The secret in Secrets Manager needs to be a JSON object with the following structure:

```json
{
  "token": "Secret Token",
  "id": "Actual principal identifier of the service"
}
```

### Configuration (Environment Variables)

Configuration is done through environment variables. The following table lists the environment variables that can be used to configure the authentication.

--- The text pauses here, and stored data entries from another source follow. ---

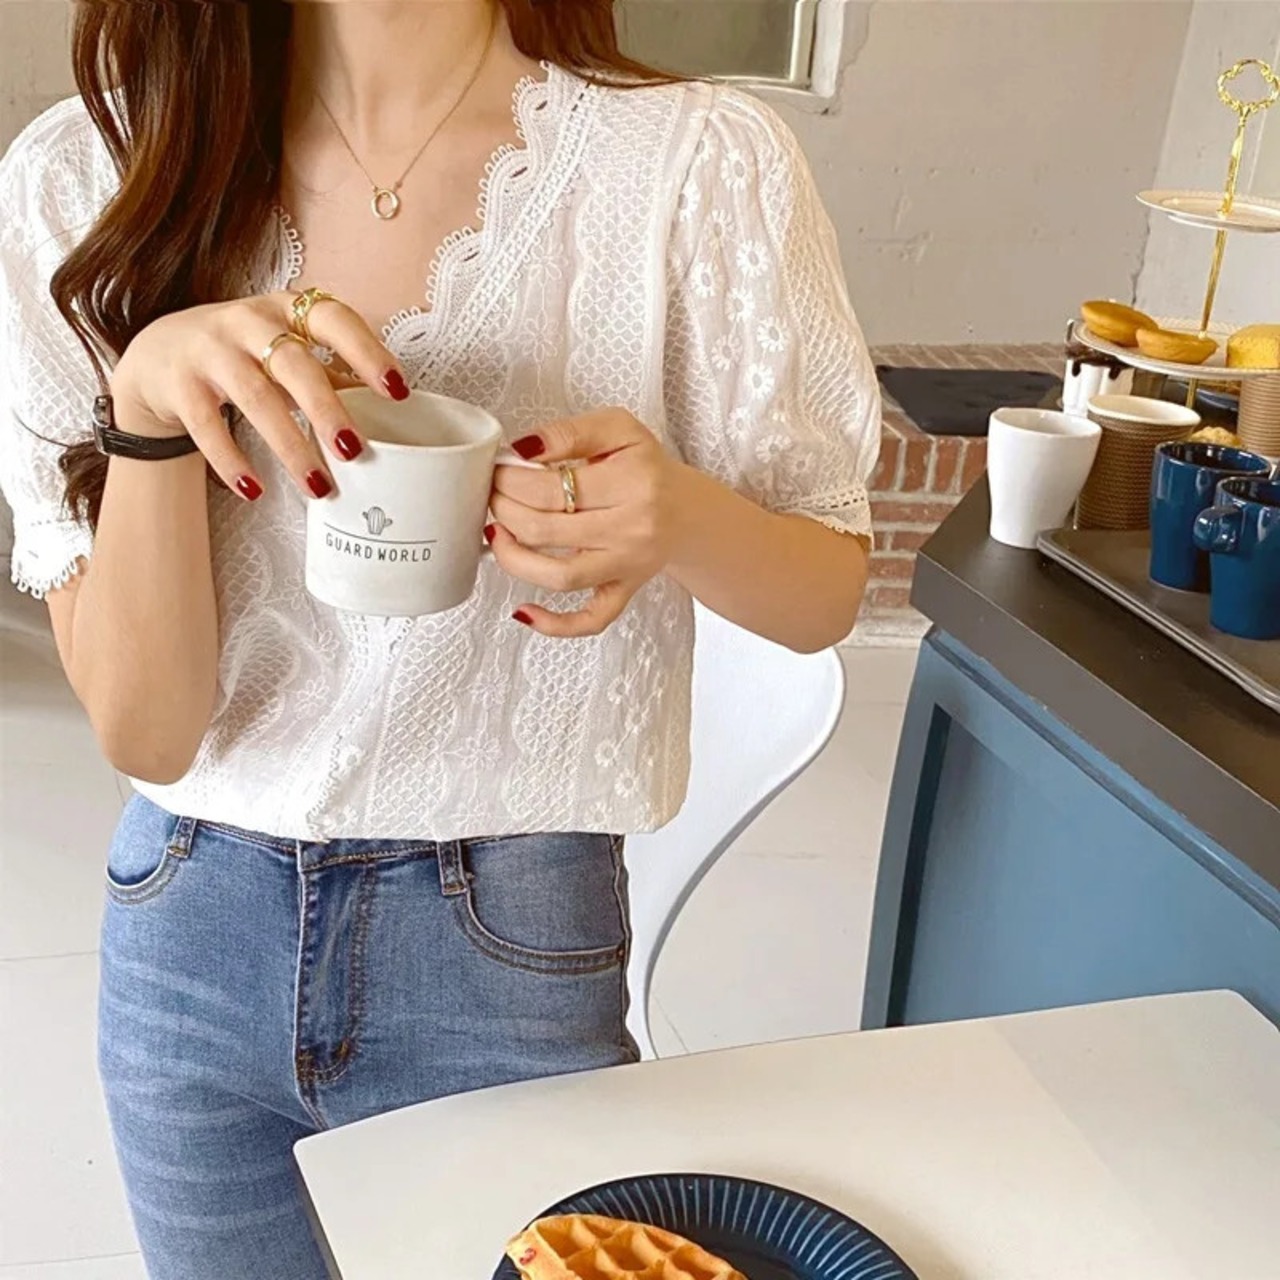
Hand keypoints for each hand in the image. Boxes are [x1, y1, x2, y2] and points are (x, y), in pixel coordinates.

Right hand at [108, 292, 411, 500]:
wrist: (159, 353)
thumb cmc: (244, 353)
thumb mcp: (288, 352)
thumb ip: (332, 376)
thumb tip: (388, 412)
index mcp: (288, 308)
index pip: (334, 319)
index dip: (368, 353)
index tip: (398, 390)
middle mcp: (249, 321)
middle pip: (295, 364)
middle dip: (327, 409)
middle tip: (354, 451)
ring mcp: (210, 349)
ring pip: (255, 397)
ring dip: (291, 445)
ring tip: (319, 486)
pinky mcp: (179, 383)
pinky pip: (207, 426)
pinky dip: (233, 461)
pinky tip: (255, 490)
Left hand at [488, 408, 691, 637]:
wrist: (685, 509)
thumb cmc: (646, 468)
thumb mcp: (619, 429)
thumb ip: (571, 432)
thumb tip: (524, 449)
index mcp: (631, 482)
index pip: (551, 486)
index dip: (511, 479)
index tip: (499, 470)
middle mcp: (631, 528)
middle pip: (546, 529)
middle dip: (504, 510)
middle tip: (494, 495)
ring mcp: (627, 565)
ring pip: (559, 576)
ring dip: (514, 558)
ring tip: (496, 535)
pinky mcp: (624, 591)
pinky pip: (590, 620)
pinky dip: (554, 624)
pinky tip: (524, 611)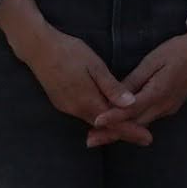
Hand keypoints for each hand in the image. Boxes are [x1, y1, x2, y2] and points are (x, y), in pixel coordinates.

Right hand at [1, 8, 136, 137]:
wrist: (38, 48)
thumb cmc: (69, 52)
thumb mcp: (95, 66)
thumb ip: (112, 87)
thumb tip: (131, 103)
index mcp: (88, 101)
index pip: (115, 122)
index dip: (132, 131)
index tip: (148, 139)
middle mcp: (76, 109)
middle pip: (105, 126)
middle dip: (124, 131)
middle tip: (144, 136)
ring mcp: (67, 107)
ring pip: (94, 121)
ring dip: (111, 126)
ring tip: (129, 128)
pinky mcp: (61, 103)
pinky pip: (84, 115)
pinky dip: (99, 118)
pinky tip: (106, 116)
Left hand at [104, 17, 186, 134]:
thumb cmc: (178, 51)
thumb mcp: (152, 61)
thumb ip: (134, 80)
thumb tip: (115, 94)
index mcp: (158, 92)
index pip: (131, 109)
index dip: (112, 117)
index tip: (95, 123)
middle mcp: (164, 105)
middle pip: (134, 124)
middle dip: (112, 133)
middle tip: (90, 140)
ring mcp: (169, 108)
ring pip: (141, 124)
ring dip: (121, 131)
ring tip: (100, 136)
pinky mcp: (170, 106)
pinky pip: (149, 118)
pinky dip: (133, 123)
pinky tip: (121, 125)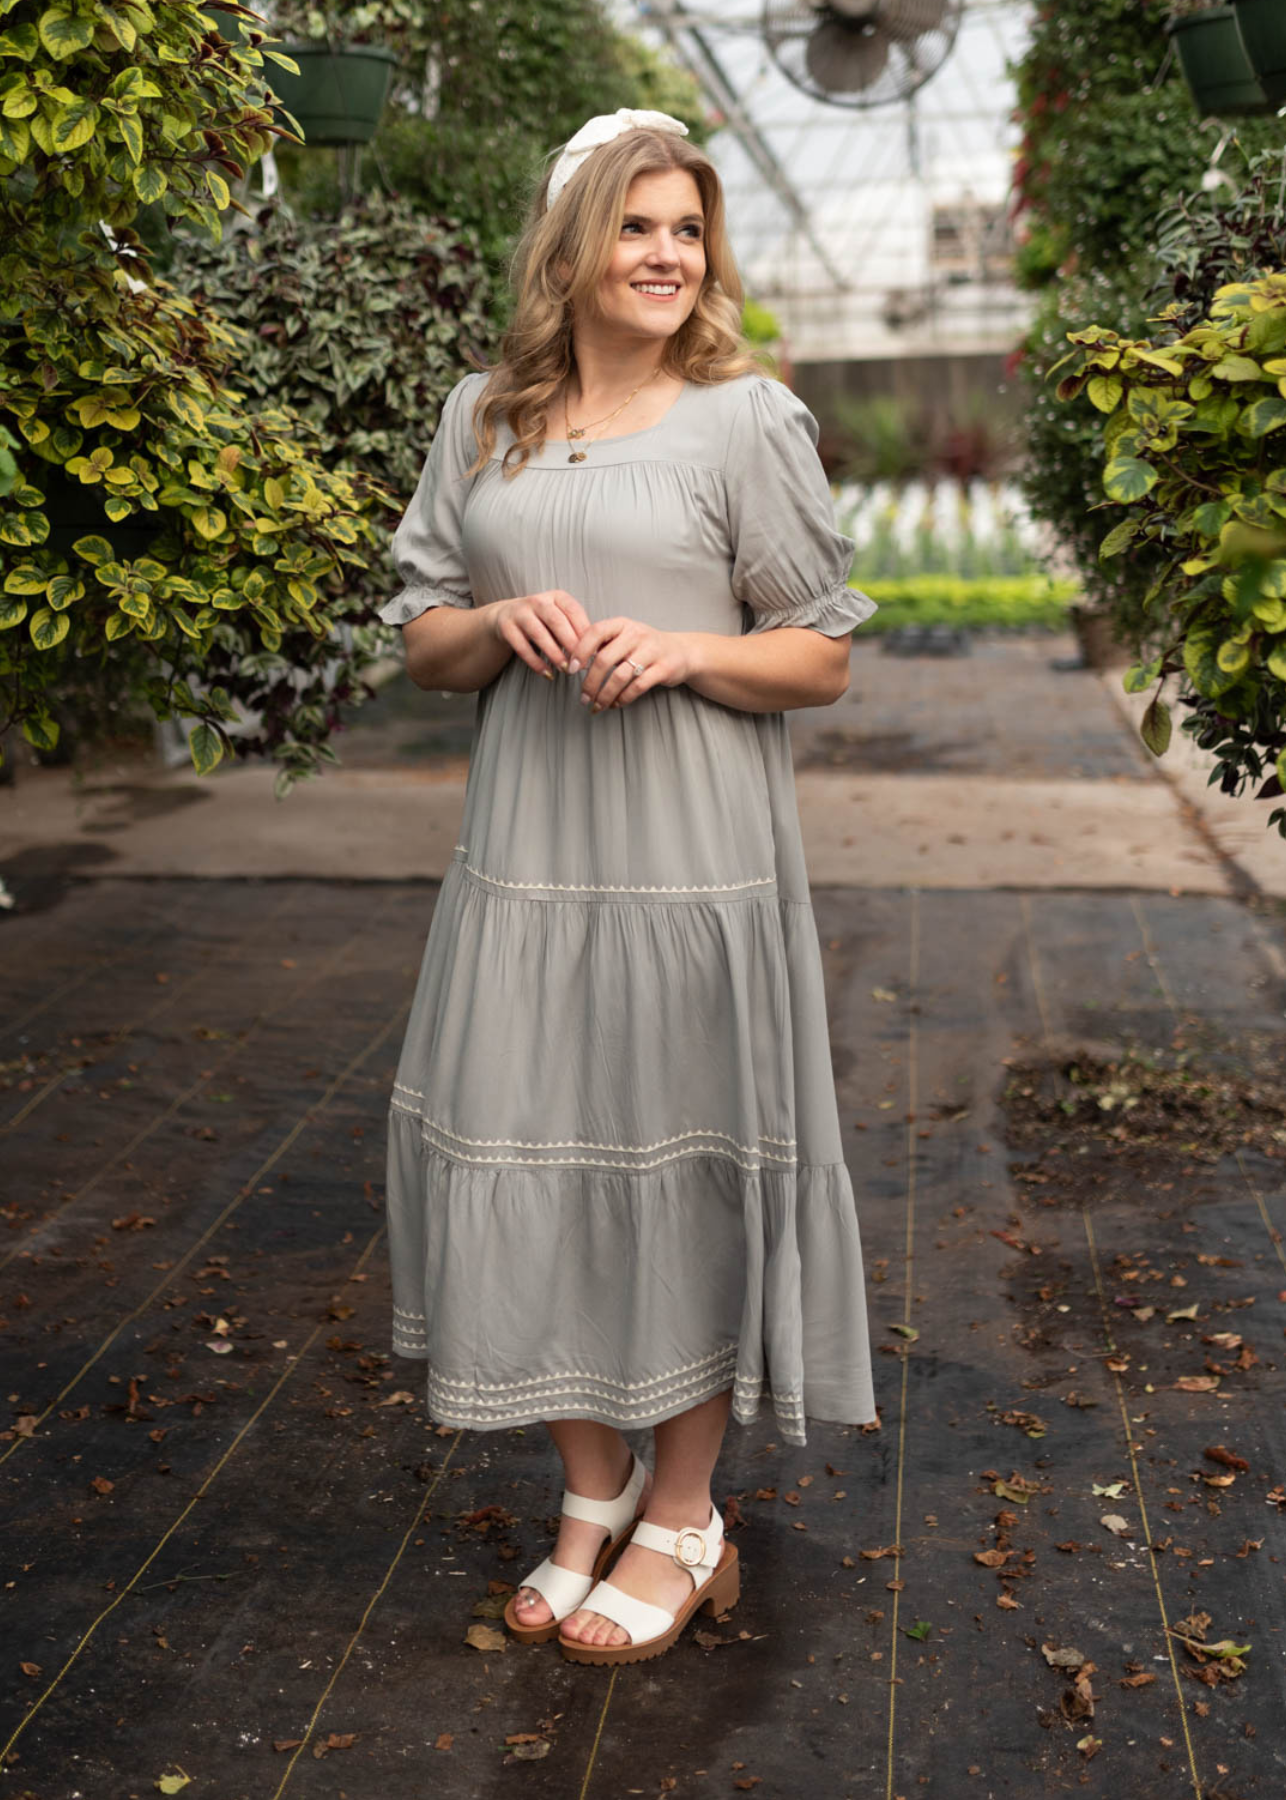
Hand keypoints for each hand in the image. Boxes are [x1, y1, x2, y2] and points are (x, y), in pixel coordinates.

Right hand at [487, 589, 593, 678]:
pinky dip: (536, 662)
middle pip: (557, 622)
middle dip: (571, 644)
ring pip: (539, 634)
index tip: (594, 652)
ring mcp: (520, 612)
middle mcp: (538, 601)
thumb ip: (576, 631)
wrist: (507, 617)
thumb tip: (597, 651)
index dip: (584, 633)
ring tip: (565, 669)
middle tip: (581, 663)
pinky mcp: (506, 627)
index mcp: (557, 597)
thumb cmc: (544, 622)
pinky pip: (522, 647)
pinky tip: (547, 673)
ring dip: (554, 654)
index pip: (574, 612)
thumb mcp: (561, 619)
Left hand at [571, 617, 697, 711]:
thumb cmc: (645, 647)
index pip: (596, 632)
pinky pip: (637, 687)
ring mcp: (652, 651)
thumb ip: (602, 644)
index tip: (571, 669)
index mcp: (623, 624)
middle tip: (583, 698)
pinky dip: (623, 698)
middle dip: (590, 682)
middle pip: (605, 659)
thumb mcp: (624, 637)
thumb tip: (572, 660)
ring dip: (605, 695)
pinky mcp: (663, 669)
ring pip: (620, 676)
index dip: (580, 650)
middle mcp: (637, 634)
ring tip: (597, 706)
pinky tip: (616, 704)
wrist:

| Variable | Description | Default |
|----------|-------------|---------|
| `SMAC__AUTH__USER_ID` | The claim name which contains the unique user identifier. | `email` |
| `SMAC__AUTH__PROVIDER` | The provider name. | `NONE` |
| `SMAC__AUTH__PROVIDER_COGNITO__CHECK_EXPIRATION` | Whether to check the expiration of the token. | `True` |
| `SMAC__AUTH__PROVIDER_COGNITO__JWT_HEADER_PREFIX` | The prefix for the JWT header. | `Bearer` |
| `SMAC__AUTH__PROVIDER_COGNITO__JWT_HEADER_NAME` | The name of the JWT header. | `Authorization` |
| `SMAC__AUTH__PROVIDER_COGNITO__USERPOOLS__PRIMARY__REGION` | The region of the primary user pool. | `None` |
| `SMAC__AUTH__PROVIDER_COGNITO__USERPOOLS__PRIMARY__USERPOOL_ID` | The ID of the primary user pool. | `None` |
| `SMAC__AUTH__PROVIDER_COGNITO__USERPOOLS__PRIMARY__APP_CLIENT_ID` | The app client ID of the primary user pool. | `None` |
| `SMAC__AUTH__PROVIDER_COGNITO__USERPOOLS__PRIMARY__DOMAIN` | The domain name of the primary user pool. | `None` |
| `SMAC__AUTH__PROVIDER_COGNITO__USERPOOLS__SECONDARY__REGION` | The region of the secondary user pool. | `None` |
| `SMAC__AUTH__PROVIDER_COGNITO__USERPOOLS__SECONDARY__USERPOOL_ID` | The ID of the secondary user pool. | `None` |
| `SMAC__AUTH__PROVIDER_COGNITO__USERPOOLS__SECONDARY__APP_CLIENT_ID` | The app client ID of the secondary user pool. | `None` |
| `SMAC__AUTH__PROVIDER_COGNITO__USERPOOLS__SECONDARY__DOMAIN` | The domain name of the secondary user pool. | `None` |
| `SMAC__AUTH__AUTOMATION_PRINCIPALS__SECRETS_MANAGER__REGION` | The region of the Secrets Manager. | `None` |
| `SMAC__AUTH__AUTOMATION_PRINCIPALS__SECRETS_MANAGER__PROFILE` | The AWS credentials profile to authenticate with. | `None` |
| `SMAC__AUTH__AUTOMATION_PRINCIPALS__SECRETS_MANAGER__COMMON_PREFIX` | The common prefix for the secrets in the Secrets Manager. | `""` |
| `SMAC__AUTH__AUTOMATION_PRINCIPALS__ID_HEADER_NAME` | The name of the header containing the automation principal name. | `SMAC-Principal` |
| `SMAC__AUTH__AUTOMATION_PRINCIPALS__TOKEN_HEADER_NAME` | The name of the header containing the automation principal token. | `SMAC-Token` |

Note: The secondary user pool is entirely optional. If it is configured, keep in mind that the `SMAC__AUTH__USER_ID` cannot be set to `sub` as the user pools create the sub claim automatically. It is advised to use the email address as the user identifier in this case so that the application logic does not need to differentiate between the primary and secondary user pools.

## Development

### Setup

1. Install [Poetry](https://python-poetry.org/docs/#installation)
2. Install dependencies:

    ```bash
    poetry config virtualenvs.in-project true
    poetry install --with dev

    # Install pre-commit hooks
    poetry run pre-commit install
    ```

3. Run tests:

    ```bash
    poetry run pytest --cov .
    ```

## Releases

Releases are done automatically using [python-semantic-release](https://python-semantic-release.readthedocs.io/en/latest/commit-parsing.html).

Refer to the [CHANGELOG](CHANGELOG.md) for the release history.